The French are very proud of their country, culture and language. If you speak little or no French, you should try to mumble a few words anyway even with terrible pronunciation. Locals will really value your effort, even if you just keep on slipping a few French words once in awhile.
Even though English is largely spoken (or at least understood), its status is still that of a rival language threatening the prestige and purity of French. Remember: in France, speaking French is the rule; foreign languages are the exception.
Everyone is to be greeted (even the shopkeeper, someone in the street or the cashier at the post office) before starting a discussion: nothing is ruder than asking questions without a formal Bonjour!
As a general rule, debates, discussions, and friendly arguments are something that the French enjoy, but there are certain topics that should be treated more delicately or indirectly than others:
- French people have a wide variety of opinions about many subjects. Unless you really follow French news closely, you should probably steer clear of discussing internal French politics, especially sensitive issues such as immigration – you may come across as judgmental and uninformed. Also, it is considered to be quite rude to ask a person point-blank about which candidate he/she voted for in the last election.

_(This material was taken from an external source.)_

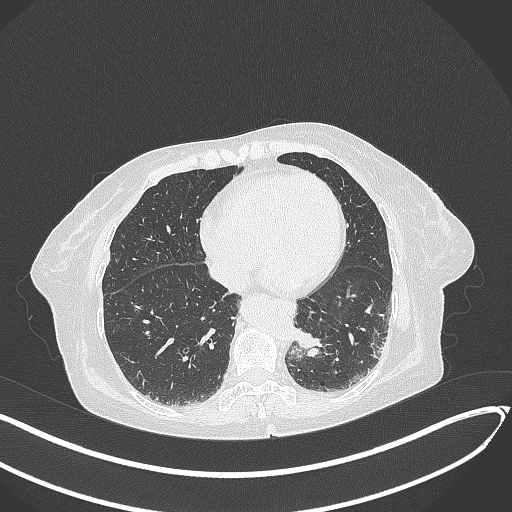
Chest CT, one axial slice; slice 67 of 324 in the series (ordered by position); reconstruction kernel B70f; 120 kVp; lung window (W 1500 / L -600 HU); 512 × 512 image matrix, field of view 400 × 400 mm. Patient: female, 82 years. Case-level facts recorded for this patient, not image findings: clinical TNM (as recorded): T1b N0 M1.
Structures marked on this image (rectangle marked by the reading radiologist):
- lung tumour (recorded histology: adenocarcinoma): bounding box (x1, y1, x2, y2) in pixels: (293, 325, 323, 357)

- Religion. The French seldom advertise their religious feelings, however, and expect you to avoid doing so as well. Doing so might make people feel uneasy. It is also generally considered impolite to inquire about religious or other personal issues.
- Money. It is considered rude to ask about salary, revenues, wealth… If you are interested in your acquaintance’s job, you should rather evoke his responsibilities, colleagues or enterprise culture.
- City/Rural differences. While it is true that roughly 1/6th of the country’s population lives in the Paris region, don’t make the mistake of reducing France to Paris or assuming that all French people act like Parisians.
Fortunately, the following subjects are sure welcomed: family, French culture and history, art, food and drinks, holidays, travel. A safe bet is thus asking about the last holiday in France; like in many large countries, 60% of French people choose France as their holiday destination.